What This Means (2024 FDD)
According to Bevaris Alliance's 2024 Franchise Disclosure Document, franchisees have obligations related to pre-opening purchases and leases, as detailed in Clause 7.4 of the Franchise Agreement and referenced in Item 8 of the disclosure document. Additionally, site development and other pre-opening requirements are outlined in Clauses 7, 9.3, and 14 of the Franchise Agreement, and Items 7, 8, and 11 of the disclosure document. Item 7 of the FDD contains an estimate of the franchisee's start-up expenses. These figures are only estimates, and Bevaris Alliance does not guarantee that franchisees will not have to make additional miscellaneous expenditures to properly start-up their franchise. The franchisee's costs will depend on factors such as how closely they follow Bevaris Alliance's methods and procedures, their management skill, experience, and business acumen, local economic conditions, the local market for the product, the prevailing wage rate, competition, and the sales level reached during the initial period.
These estimates in Item 7 cover pre-opening initial investment and the expenses incurred during the first three months of the Branded Business operations. Prospective franchisees are advised to carefully review these figures with a business advisor before making any decision to purchase the franchise. Franchisees should account for inflation, discretionary expenditures, fluctuating interest rates and other costs of financing, and local market conditions, which can be highly variable and can result in substantial, rapid and unpredictable increases in costs. The franchisee must bear any deviation or escalation in cost from the estimates in Item 7 or estimates that Bevaris Alliance provides during any phase of the development process.
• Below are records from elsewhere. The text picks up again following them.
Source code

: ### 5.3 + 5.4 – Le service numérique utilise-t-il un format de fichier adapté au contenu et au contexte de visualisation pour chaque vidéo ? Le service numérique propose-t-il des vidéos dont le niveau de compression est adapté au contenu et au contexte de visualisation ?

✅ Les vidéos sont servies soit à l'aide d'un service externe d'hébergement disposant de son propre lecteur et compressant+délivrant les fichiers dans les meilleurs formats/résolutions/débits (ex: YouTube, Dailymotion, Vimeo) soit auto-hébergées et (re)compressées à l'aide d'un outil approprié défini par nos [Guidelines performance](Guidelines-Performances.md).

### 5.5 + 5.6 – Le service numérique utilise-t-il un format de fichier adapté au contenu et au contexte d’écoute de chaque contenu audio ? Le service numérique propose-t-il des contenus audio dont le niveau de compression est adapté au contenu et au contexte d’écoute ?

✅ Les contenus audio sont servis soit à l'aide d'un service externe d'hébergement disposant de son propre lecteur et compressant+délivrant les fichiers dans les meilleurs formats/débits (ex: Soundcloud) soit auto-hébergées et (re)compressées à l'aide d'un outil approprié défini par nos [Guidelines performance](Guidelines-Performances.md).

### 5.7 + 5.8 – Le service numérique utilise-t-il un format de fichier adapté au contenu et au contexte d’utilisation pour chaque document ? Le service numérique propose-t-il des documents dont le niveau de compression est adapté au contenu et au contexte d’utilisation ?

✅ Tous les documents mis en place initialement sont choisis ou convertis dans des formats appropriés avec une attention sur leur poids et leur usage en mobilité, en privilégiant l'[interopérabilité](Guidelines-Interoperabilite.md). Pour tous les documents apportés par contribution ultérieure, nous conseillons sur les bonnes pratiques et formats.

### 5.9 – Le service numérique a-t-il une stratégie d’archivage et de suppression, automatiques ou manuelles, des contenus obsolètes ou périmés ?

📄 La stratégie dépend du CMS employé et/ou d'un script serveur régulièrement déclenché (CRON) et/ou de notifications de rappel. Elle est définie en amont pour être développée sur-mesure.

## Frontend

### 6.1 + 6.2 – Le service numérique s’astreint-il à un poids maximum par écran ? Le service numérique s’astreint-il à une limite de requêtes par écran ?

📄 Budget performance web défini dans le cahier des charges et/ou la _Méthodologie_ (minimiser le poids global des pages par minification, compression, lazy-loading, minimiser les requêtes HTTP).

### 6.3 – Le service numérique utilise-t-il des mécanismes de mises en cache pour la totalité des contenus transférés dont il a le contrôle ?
In summary, Item 9 cross-references Clause 7.4 of the Franchise Agreement and Item 8 of the FDD for obligations related to pre-opening purchases/leases, while also linking Clauses 7, 9.3, and 14 of the Franchise Agreement and Items 7, 8, and 11 of the FDD for site development and other pre-opening requirements. Item 7 provides an estimated initial investment, but franchisees must be prepared for potential cost escalations and are responsible for covering any deviations from these estimates.